Below, the accommodation for six people has to be seen to be believed. The owner's stateroom is huge and stretches the full 17ft beam of the Pama 6400 Pilot House. It's grand compared to vessels of a similar size and features a king-size bed under a beautiful inlay deck head with luxurious fabric and wooden bed head.

The luxurious bathroom is behind the bed head, on the starboard side. It features a stunning tiled floor and large shower recess. On the portside there's a big walk-in wardrobe made from natural timber with plenty of drawer and hanging space for two and a full mirror. There's also a day seat, make-up station and a remote flat-screen television and video. The large guest cabin with en-suite is situated in the bow and features a queen-size bed and a remote television and video.

The plant room is an engineer's dream. It's roomy with standing headroom and is easy to work. Here are the seven-zone reverse cycle air conditioning, Wesmar stabilisers, six and 12kVa Northern Lights generators, water maker, inverter, Reverso fuel polishing and much, much more.

Southerly Buster
Enigma truly is a delightful little ship to skipper and she handles beautifully in both calm and heavy conditions. 
The best test of her rough weather capabilities came as we were heading south to Sydney in November. After leaving Bundaberg on the back of a fierce southerly, which had kept us in port for two days, we sailed to Hervey Bay and dropped the pick at Garry's Anchorage, behind Fraser Island, for the night. That way we could make the Wide Bay Bar crossing the following morning on the slack tide.

The next morning the wind was still honking from Burnett Heads to Hervey Bay and the sea was short. Enigma handled these conditions beautifully, maintaining a comfortable 13 knots in the short slop. But the Wide Bay Bar would be a different story and the first true test of this new boat. 

As we approached the Bar it was clear that the previous two days had been pretty atrocious over this notorious piece of Australian coastline. The Bar was still averaging 2.5 to 3m and the sea was like a washing machine.
Throttling back to 9 knots (with the lead lights in-line astern) Enigma took this very confused bar crossing in her stride, easing herself over each aggressive crest and gently lowering her 40 tonnes effortlessly through the deep troughs to meet the next vicious towering break as it broke onto her bow. On a couple of occasions the sea reached almost 4m. Once clear of the Bar I set a course for Mooloolaba, three hours south.

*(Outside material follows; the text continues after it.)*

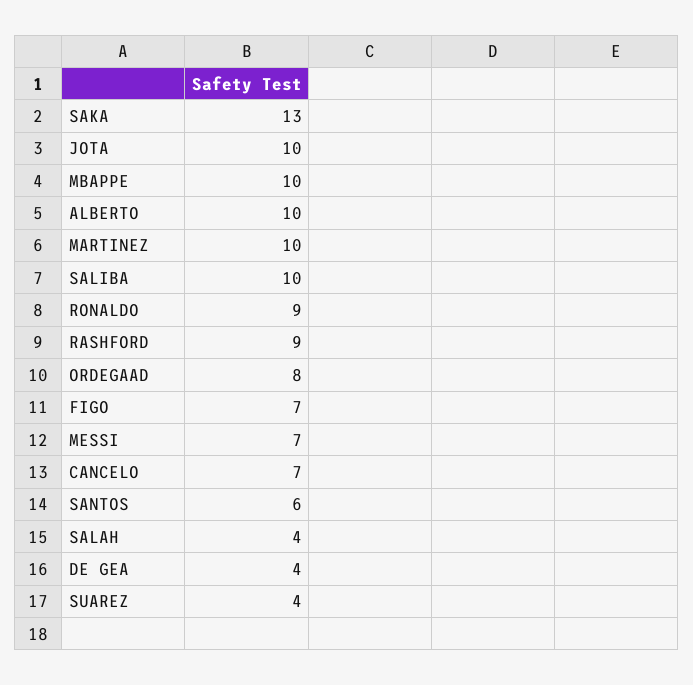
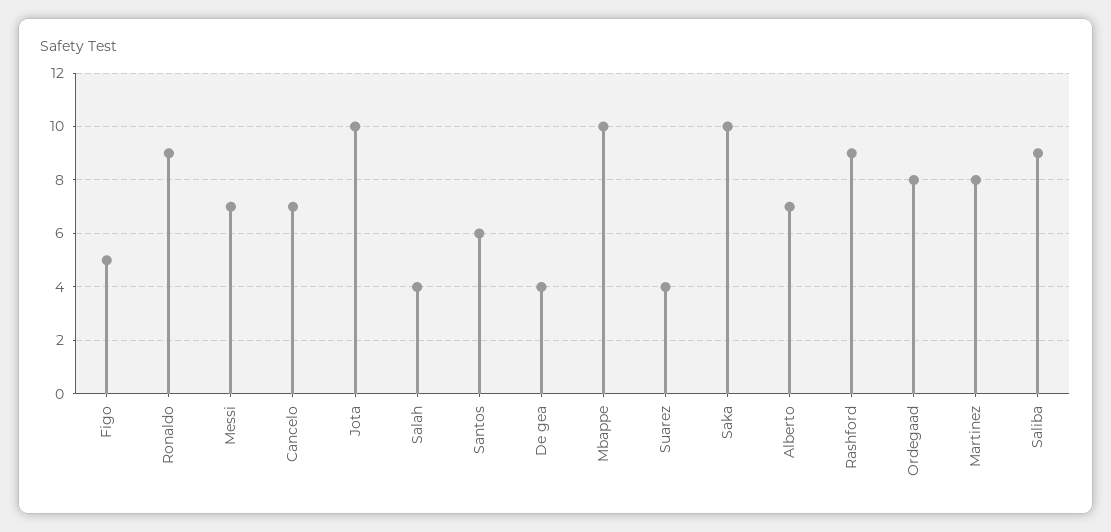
SAKA: 13 -> 10
ALBERTO: 10 -> 7
MARTINEZ: 10 -> 8
SALIBA: 10 -> 9
FIGO: 7 -> 5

The Pama 6400 Pilot House is a beautiful boat worth considering if you're serious about buying a new 65 footer. What about me, the humble skipper ? Her $2.2 million price tag puts her a bit out of my tinnie price range, but the opportunity to put to sea on this boat was an experience I will never forget. This is the sort of dreamboat you want a pin-up of in your locker or above your desk.